Generally, where multiple parties are involved in delivery of services, a corporate entity is more efficient and streamlined.

However, it is also a flexible vehicle as changes can be made relatively quickly as integration develops and new providers need to engage. For example, a corporate entity, that consists of a group of GP practices within a cluster could easily add further practices to its membership or add groups from other service providers (pharmacy, community nursing, mental health, etc) as integration develops over time.

The cluster delivery vehicle is a provider entity, is separate to the cluster and it is not essential that all practices or all providers within the cluster be members.

What is the difference between members and directors?

In simple terms, the members own the corporate entity, and the directors manage it on a day to day basis on behalf of the members.  

As noted above, members generally have no liability or responsibility for the entity and their role is to appoint and remove the directors and vote on any matters that have not been delegated to the directors (for example to approve the Articles of Association and any changes to it).

By contrast, the role of the director is more complex and carries with it certain responsibilities and potential personal liability. The directors should be safeguarding the future of the entity, looking ahead to the next one to five years and steering it in the right direction to ensure its success and continuation but in line with the objectives set by the members.

In doing this, the directors have to comply with the requirements of several Acts, including in particular the statutory duties of directors in the Companies Act 2006, which are:

  • to promote the success of the company for the benefit of the members as a whole (section 172)
  • to act within powers (section 171)
  • to exercise independent judgment (section 173)
  • to exercise reasonable care, skill and diligence (section 174)
  • to avoid conflicts of interest (section 175):
  • not to accept benefits from third parties (section 176):
  • to declare interest in proposed transaction or arrangement with the company (section 177)

Further guidance on these duties and liabilities can be found here

As a result, directors can face personal liability if they breach these and any other statutory duties and responsibilities. Accordingly, it is not a position to be accepted lightly.
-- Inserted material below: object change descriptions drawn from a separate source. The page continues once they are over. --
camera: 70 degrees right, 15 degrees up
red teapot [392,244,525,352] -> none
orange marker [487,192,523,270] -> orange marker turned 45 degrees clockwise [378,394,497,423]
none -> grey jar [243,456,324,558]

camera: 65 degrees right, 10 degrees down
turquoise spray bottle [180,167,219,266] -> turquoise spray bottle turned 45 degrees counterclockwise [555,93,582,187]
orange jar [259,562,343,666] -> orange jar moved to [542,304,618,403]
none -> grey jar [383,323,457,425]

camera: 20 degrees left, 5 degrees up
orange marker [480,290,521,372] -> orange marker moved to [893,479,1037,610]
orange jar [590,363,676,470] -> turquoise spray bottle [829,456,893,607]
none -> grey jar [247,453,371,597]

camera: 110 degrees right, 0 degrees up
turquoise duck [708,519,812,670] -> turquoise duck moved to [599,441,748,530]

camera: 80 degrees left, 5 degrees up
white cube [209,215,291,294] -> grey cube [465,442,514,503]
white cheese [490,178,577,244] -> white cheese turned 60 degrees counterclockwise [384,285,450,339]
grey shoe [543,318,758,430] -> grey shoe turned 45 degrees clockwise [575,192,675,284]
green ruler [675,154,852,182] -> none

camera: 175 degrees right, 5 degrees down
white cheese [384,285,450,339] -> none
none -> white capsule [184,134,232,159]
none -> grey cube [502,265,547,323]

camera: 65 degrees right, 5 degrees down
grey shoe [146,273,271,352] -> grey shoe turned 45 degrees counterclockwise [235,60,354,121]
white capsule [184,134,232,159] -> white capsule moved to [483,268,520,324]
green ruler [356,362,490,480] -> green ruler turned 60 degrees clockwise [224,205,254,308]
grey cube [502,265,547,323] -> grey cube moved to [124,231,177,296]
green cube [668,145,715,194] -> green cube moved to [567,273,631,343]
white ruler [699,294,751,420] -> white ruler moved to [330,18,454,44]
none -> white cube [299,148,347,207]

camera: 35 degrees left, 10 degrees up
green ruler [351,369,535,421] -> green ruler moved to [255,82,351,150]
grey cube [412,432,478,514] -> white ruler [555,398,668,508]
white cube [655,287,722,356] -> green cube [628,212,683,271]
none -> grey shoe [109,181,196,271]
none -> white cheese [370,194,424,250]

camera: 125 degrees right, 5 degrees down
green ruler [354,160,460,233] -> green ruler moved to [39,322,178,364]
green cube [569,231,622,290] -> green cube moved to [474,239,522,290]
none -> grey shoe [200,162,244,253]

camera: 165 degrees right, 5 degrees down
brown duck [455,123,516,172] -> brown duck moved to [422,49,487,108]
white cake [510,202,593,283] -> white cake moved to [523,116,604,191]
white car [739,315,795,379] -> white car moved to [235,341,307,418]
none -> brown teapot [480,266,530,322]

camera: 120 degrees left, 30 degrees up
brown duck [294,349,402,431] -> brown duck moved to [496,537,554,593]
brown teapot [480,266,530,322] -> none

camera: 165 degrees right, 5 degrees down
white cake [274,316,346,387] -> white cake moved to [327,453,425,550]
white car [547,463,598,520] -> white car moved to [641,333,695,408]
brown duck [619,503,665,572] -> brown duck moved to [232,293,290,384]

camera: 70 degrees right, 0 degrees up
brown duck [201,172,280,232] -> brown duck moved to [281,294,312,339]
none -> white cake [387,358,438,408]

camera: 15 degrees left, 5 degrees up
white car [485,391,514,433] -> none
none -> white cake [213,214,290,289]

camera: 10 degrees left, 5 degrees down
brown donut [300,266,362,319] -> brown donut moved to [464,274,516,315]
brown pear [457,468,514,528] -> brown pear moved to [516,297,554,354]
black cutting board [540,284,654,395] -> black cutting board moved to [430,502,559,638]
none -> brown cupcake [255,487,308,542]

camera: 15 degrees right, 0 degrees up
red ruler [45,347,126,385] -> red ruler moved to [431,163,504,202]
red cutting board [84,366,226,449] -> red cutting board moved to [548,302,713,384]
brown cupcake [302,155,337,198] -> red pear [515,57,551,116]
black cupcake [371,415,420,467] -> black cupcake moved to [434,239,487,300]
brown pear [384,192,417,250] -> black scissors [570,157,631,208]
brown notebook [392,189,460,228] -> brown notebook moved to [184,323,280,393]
Furthermore, the members should consider carefully who to appoint as directors.

At one end of the spectrum all of the members can also be appointed as directors (provided there are not too many members) and, at the other, a completely independent board of professional directors can be appointed.

For cluster entities, these are likely to reflect and represent the membership to some degree, but the focus should be on selecting those who will be good at the role (as that will deliver better value overall to the members). Consider also the appointment of independent directors, who may be able to add useful experience and skills to the board.